In late April, a bipartisan group of members of Congress wrote a letter to Austin and Secretary of State Antony Blinken urging the administration to do more to support “struggling health care systems” in Ukraine and Poland. One of the requests was to “expand” the Landstuhl Regional Medical Center to treat sick and injured Ukrainians. The authors said this would follow the US decision to offer treatment to Afghan refugees who transited through the adjacent Ramstein Air Base last year. The letter also urges the administration to send armored ambulances and establish several military field hospitals along the Polish-Ukrainian border.

“You have a unique opportunity to show American leadership by providing medical support to Ukrainians that will inspire other NATO states to follow suit,” the authors wrote.

John Kirby, then the Pentagon’s press secretary, said Austin received the April 22 letter and would “certainly take it seriously and respond appropriately.” Kirby said any decision to provide field hospitals or US humanitarian support would be made in consultation with the host nation.

CNN has reached out to a number of letter signatories for comment.
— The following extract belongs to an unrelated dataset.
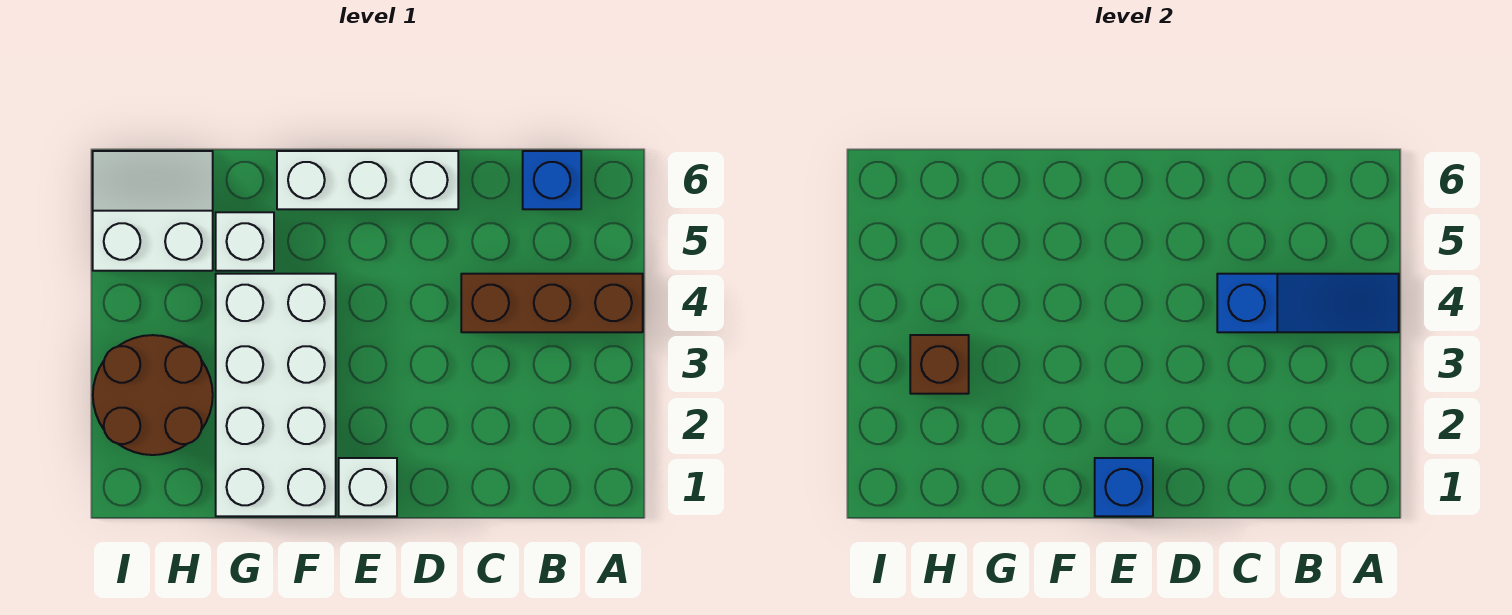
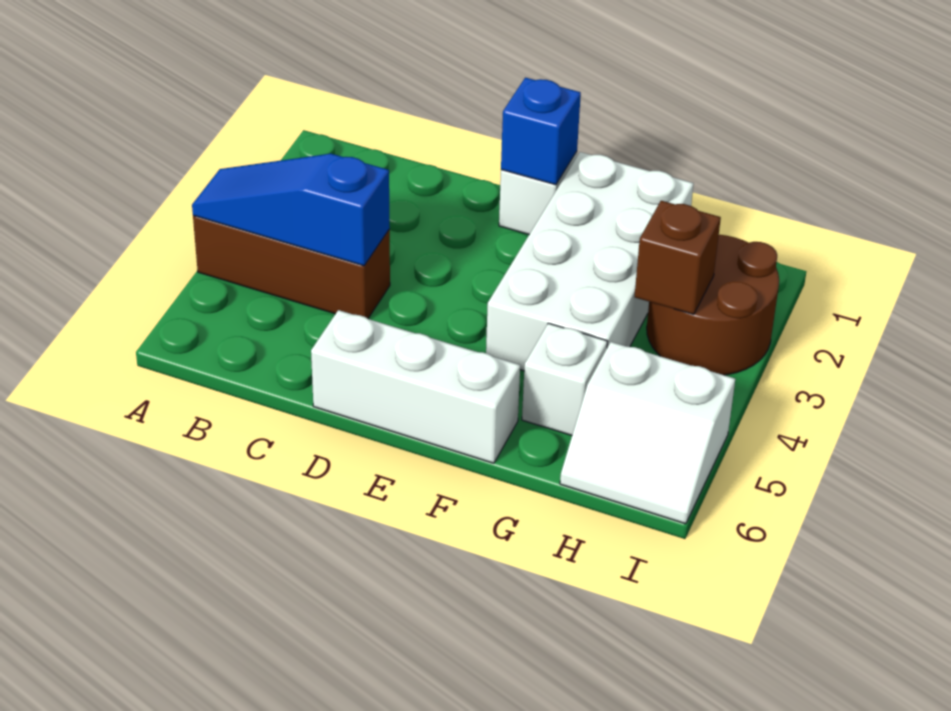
blue 1x1 brick [523,151,581,209] -> none

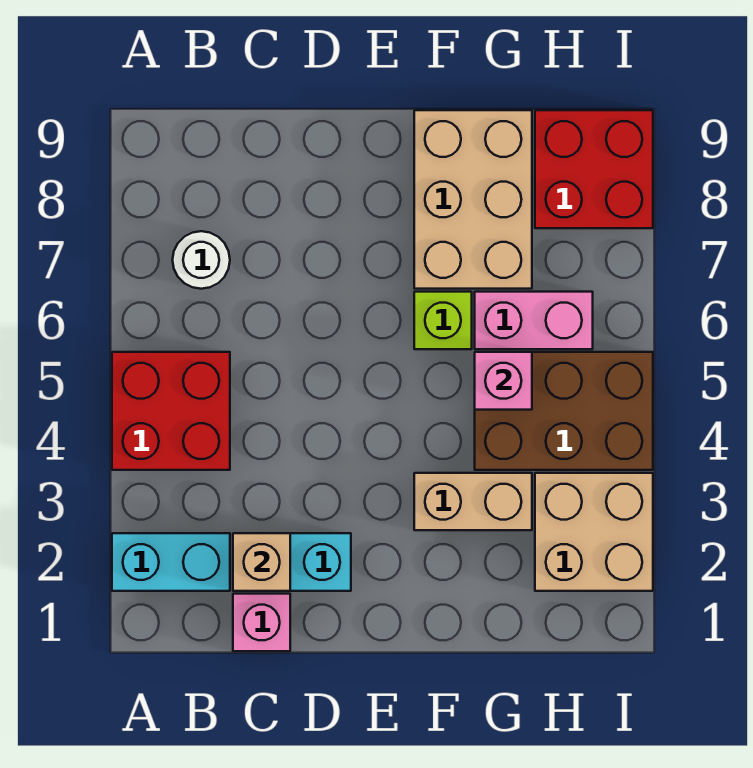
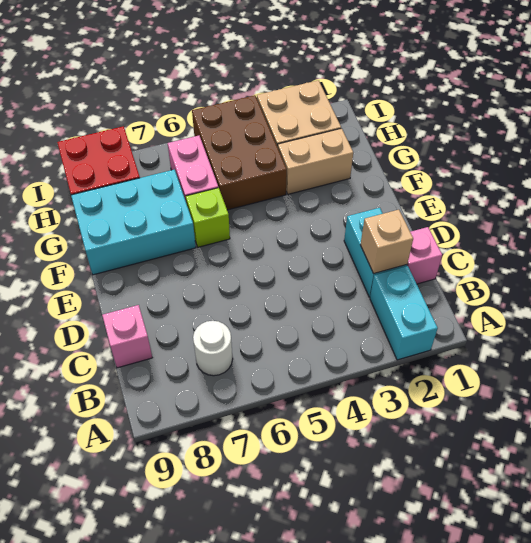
red 2x2 brick [112,352,230,470] -> none
tan 1x2 brick [414,473,532,530] -> tan 1x2 brick turned to [278,128,353,194]
tan 2x3 brick [414,110,532,289] -> cyan 2x3 brick [71,170,196,275]
pink 1x1 brick [475,352,532,410] -> pink 1x1 brick moved to [102,305,152,368]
On the day Austin issued verbal instructions to begin offering treatment to Ukrainian soldiers, the American general spoke with his Ukrainian counterpart. A reading of the conversation between the Chairman of the Joint Chiefs of Staff, General Mark Milley, and the Commander-in-Chief of the Ukrainian Armed Forces, General Valery Zaluzhny, makes no mention of the opening of US military medical facilities to Ukrainian military.

A month later, Austin made the verbal directives official the day he spoke with Ukrainian Defense Minister Oleksii Reznikov. According to a reading of the call, Austin provided an update on US security assistance efforts, but there is no mention of offering treatment to Ukrainian soldiers.